A 77-year-old female patient presents with increasing muscle weakness and numbness in both lower legs over the last week. She presents using crutches and with her daughter for walking assistance

Patient had influenza 3 weeks ago and was treated with amantadine. The patient denies recent trauma. Current medications include beta blocker and ACE inhibitor. Denies use of tobacco or alcohol. On physical examination, the patient is alert and oriented x 3, afebrile, pulse 66, resps 16/min, BP 110/70. Neck: no JVD, no thyromegaly, no bruits over carotid arteries. Heart: regular rate and rhythm, no murmurs. Lungs are clear to auscultation. Abdomen is non-tender with no organomegaly. Extremities: Skin is pink, cool to touch, and intact bilaterally. Hand grip strength: 5/5 bilaterally. Biceps DTR +2/4 bilaterally. Left and right quadriceps muscle strength 4/5. Patella reflex: 1/4 bilaterally. Achilles reflex: 1/4 bilaterally. Ankle strength: R + 3/5 and L + 3/5. Sensation to pinprick and cotton ball intact in face and upper extremities and bilaterally equal. Sensation to pinprick and cotton ball decreased in feet bilaterally. Dorsalis pedis pulses +1/4 bilaterally. Negative Homan's and Babinski's sign. The following disorder(s) should be high priority in the differential diagnosis:
A. Amyotrophic lateral sclerosis
B. Guillain-Barré syndrome
C. Polymyositis
D. Multiple sclerosis


ANS: B
Guillain-Barré syndrome is an acute, rapidly progressive polyneuropathy that is often preceded by a virus, surgical procedure, or immunization. It is thought to have an immune etiology.

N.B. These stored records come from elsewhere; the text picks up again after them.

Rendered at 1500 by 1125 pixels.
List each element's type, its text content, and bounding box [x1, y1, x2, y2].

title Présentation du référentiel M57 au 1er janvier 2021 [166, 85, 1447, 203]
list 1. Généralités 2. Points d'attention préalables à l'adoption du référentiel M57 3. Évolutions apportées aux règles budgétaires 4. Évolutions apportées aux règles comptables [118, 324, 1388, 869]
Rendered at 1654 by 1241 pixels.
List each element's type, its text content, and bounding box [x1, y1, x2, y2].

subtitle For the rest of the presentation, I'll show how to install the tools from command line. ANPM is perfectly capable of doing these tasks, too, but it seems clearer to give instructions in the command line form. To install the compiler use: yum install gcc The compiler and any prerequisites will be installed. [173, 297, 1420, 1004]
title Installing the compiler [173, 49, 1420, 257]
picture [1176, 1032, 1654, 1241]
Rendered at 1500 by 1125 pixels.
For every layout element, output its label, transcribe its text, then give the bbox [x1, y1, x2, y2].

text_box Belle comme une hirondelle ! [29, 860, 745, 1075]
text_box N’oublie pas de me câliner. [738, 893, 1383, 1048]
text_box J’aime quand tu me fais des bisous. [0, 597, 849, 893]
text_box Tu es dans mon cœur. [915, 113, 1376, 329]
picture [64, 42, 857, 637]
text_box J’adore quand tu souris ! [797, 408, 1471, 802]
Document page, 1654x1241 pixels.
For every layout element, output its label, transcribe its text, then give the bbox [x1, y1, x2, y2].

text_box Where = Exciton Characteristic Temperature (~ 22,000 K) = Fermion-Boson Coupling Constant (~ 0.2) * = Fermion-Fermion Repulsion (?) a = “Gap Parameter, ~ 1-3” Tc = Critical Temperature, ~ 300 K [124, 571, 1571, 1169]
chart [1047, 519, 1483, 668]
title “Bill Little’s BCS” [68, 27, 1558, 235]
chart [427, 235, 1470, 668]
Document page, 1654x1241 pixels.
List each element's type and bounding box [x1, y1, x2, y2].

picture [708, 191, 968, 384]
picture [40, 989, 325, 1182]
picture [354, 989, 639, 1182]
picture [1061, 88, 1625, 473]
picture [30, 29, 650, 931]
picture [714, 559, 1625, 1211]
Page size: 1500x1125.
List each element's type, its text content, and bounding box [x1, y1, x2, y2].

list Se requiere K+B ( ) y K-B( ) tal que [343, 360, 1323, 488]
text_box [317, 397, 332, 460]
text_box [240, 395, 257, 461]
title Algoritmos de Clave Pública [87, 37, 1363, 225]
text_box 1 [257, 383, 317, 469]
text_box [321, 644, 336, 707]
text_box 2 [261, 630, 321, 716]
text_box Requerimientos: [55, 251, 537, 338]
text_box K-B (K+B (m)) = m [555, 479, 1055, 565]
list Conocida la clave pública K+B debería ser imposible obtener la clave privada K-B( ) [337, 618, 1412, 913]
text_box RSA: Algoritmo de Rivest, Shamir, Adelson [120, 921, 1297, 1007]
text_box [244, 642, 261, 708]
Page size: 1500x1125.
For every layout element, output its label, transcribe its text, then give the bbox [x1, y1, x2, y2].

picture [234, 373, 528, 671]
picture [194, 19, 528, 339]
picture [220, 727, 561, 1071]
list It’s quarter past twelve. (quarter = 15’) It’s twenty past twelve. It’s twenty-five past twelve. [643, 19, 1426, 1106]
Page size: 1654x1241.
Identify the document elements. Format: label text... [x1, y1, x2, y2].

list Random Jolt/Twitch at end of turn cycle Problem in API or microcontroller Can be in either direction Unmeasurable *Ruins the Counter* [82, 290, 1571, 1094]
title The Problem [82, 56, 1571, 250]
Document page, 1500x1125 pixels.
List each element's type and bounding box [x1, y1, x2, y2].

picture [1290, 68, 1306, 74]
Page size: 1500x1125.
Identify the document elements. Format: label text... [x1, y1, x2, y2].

Symmetric weakness and paresthesias are the main symptoms. The weakness usually begins in the legs and then proceeds to the arms. In addition to motor symptoms, patients often complain of distal paresthesias and neuropathic pain. Over 50% develop respiratory involvement, which may require mechanical ventilation. Autonomic dysfunction can occur in severe cases and can be fatal. The maximal degree of weakness usually occurs in the first 2 to 3 weeks. Most patients will recover, but approximately 20% will have persistent disability (Aminoff & Kerchner, 2014). Amyotrophic lateral sclerosis (ALS) actually belongs to a group of motor neuron diseases and is characterized by mixed upper and lower motor neuron deficits. ALS is characterized by muscle weakness and atrophy, usually starting in the hands and then progressing randomly and asymmetrically. Other common symptoms include muscle cramps, fasciculations, spasticity, dysarthria, dysphagia, and increased DTRs.